17. Il résulte des termes du procès-verbal de constat du 1er mars 2022 qu’il a été pris sur le fondement des dispositions du le règlement (UE) du Conseil du 17 mars n° 269/2014 concernant des mesures restrictives eu égard aux actions compromettant ou menaçant l’intégrité territoriale, la souveraineté et l’indépendance de l’Ukraine et du règlement d’exécution (UE) 2022/336 du Conseil du 28 février 2022 mettant en œuvre le règlement précité qui mentionne à la ligne 680 M. A… C… B… en sa qualité de ministre chargé des transports de la Fédération de Russie et membre du conseil d’administration de la compagnie des chemins de fer Russe comme responsable de soutenir activement ou de mettre en œuvre des actions ou des politiques compromettant ou menaçant l’intégrité territoriale, la souveraineté et l’indépendance de l’Ukraine ainsi que la stabilité et la sécurité de l’Ukraine. Après avoir interrogé le capitaine du bateau, il a été établi que le navire était exploité par la société Alpha LLC, société de droit étranger dont le siège social est en Russie dans le cadre d’un contrat de leasing et qu’il est la propriété de la société GTLK société russe dirigée par M A… C… B…. Ainsi, la décision litigieuse qui comporte l’énoncé des considérations de fait et de droit qui en constituent le fondement, est suffisamment motivée.
18. En septième lieu, la société requérante soutient que la décision litigieuse méconnaît les droits de la défense au motif que l’administration des douanes n’a pas mis en mesure la société Alpha LLC, ni même la société GTLK de présenter leurs observations.
19. Comme il a été indiqué au point 6 du présent arrêt, les mesures prises sur le fondement de l’article L. 562-1 du code monétaire et financier, qui n’ont pas de finalité répressive, constituent des mesures de police administrative et poursuivent l’objectif de prévention des atteintes à l’ordre public et des infractions, notamment la préservation de la sécurité et la sûreté publique, nécessaire à la sauvegarde de droits et de principes de valeur constitutionnelle. Dès lors que la mise en œuvre d’une procédure contradictoire permettrait à la personne concernée de transférer ses avoirs dans des lieux insaisissables pour les autorités administratives, elle priverait de tout effet utile la mesure de gel des avoirs, et serait ainsi de nature à compromettre l’ordre public qu’elle a pour objet de préserver. Il s’en suit qu’en application des dispositions précitées de l’article L. 121-2 du code des relations entre le public et l’administration, qui autorisent à déroger au principe du respect d’une procédure contradictoire préalable pour autant qu’une telle procédure serait de nature à compromettre l’ordre public, une procédure contradictoire n’a pas à être suivie préalablement à une mesure de gel des ressources économiques. Par suite, le moyen doit être écarté.

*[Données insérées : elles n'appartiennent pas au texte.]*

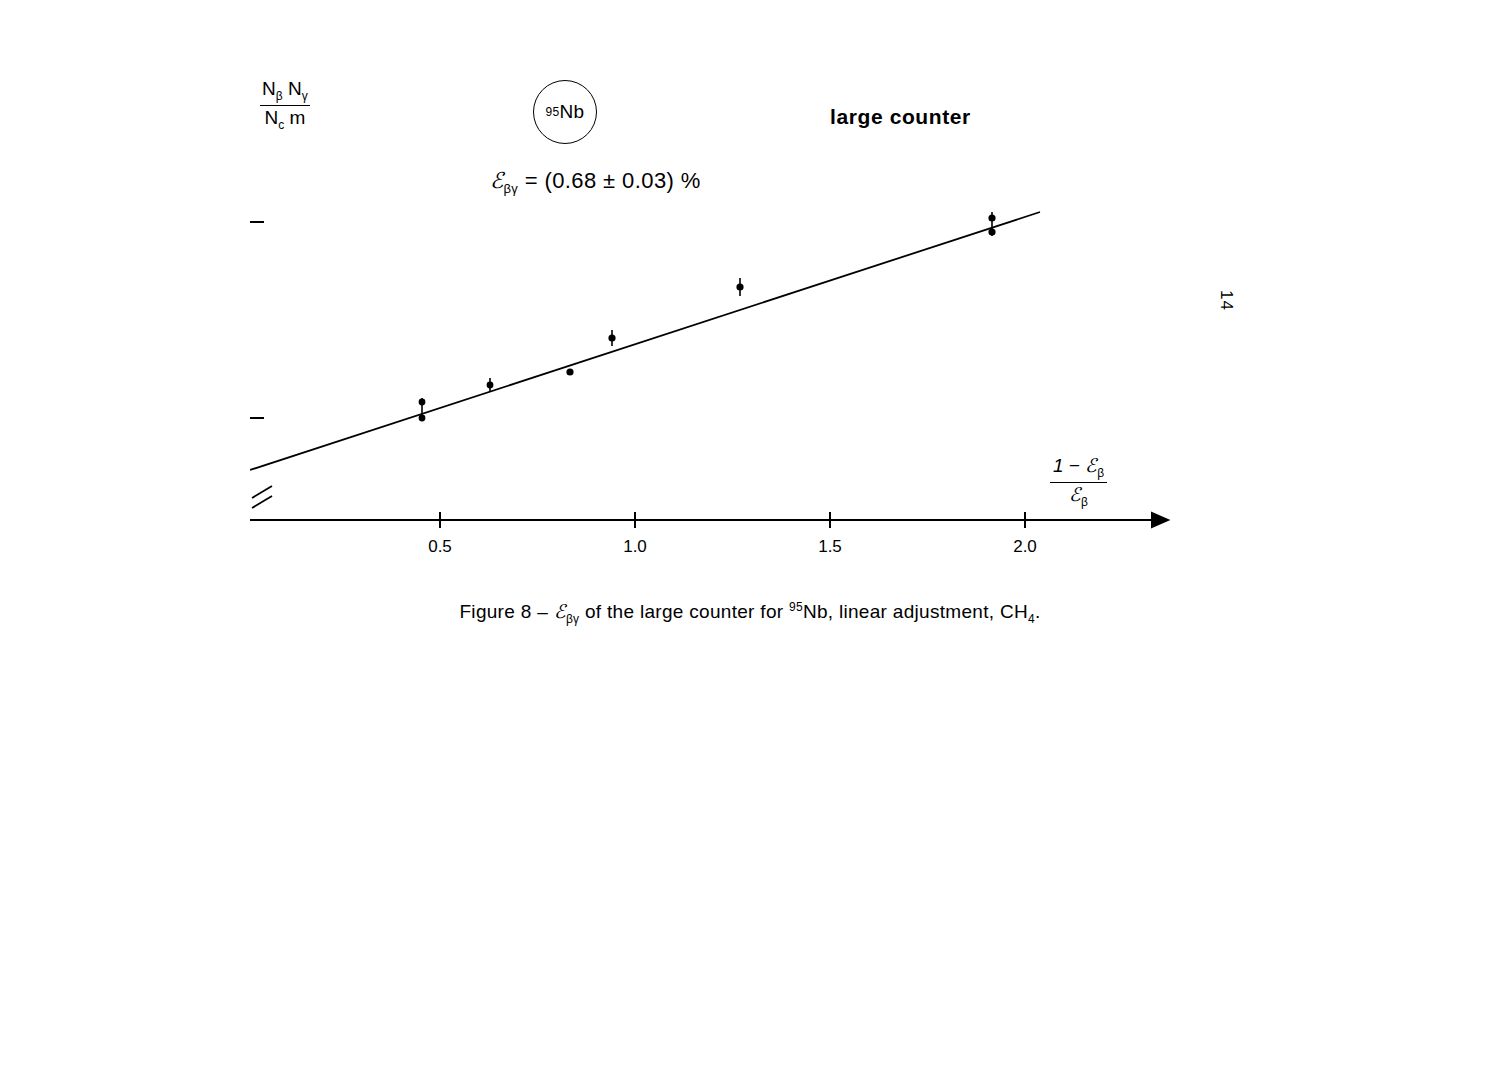Nβ Nγ Nc m
95Nb
large counter
ℰβγ = (0.68 ± 0.03) %
14
1 − ℰβ ℰβ
0.5 1.0 1.5 2.0
Figure 8 – ℰβγ of the large counter for 95Nb, linear adjustment, CH4.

20. En huitième lieu, la société Alpha LLC fait valoir que les agents des douanes ont agi par ruse en invoquant leur qualité d’agents de police judiciaire pour monter à bord du navire et se faire remettre les documents du navire. Il résulte des procès-verbaux que les douaniers ont informé le capitaine du navire des raisons de leur venue à bord à savoir « effectuer un contrôle douanier » et plus précisément « un contrôle documentaire du navire, conformément aux articles 62 et 63 du code des douanes ». Ce n’est que lors de la remise des documents par le capitaine du navire qu’un lien a été établi entre le propriétaire du navire et M. A… C… B… une personne dont le nom est mentionné dans l’annexe I du règlement (UE) n°269/2014 du 17 mars 2014. Ainsi, contrairement à ce que soutient la société requérante, les agents des douanes n’ont pas agi par ruse. Par suite, le moyen doit être écarté.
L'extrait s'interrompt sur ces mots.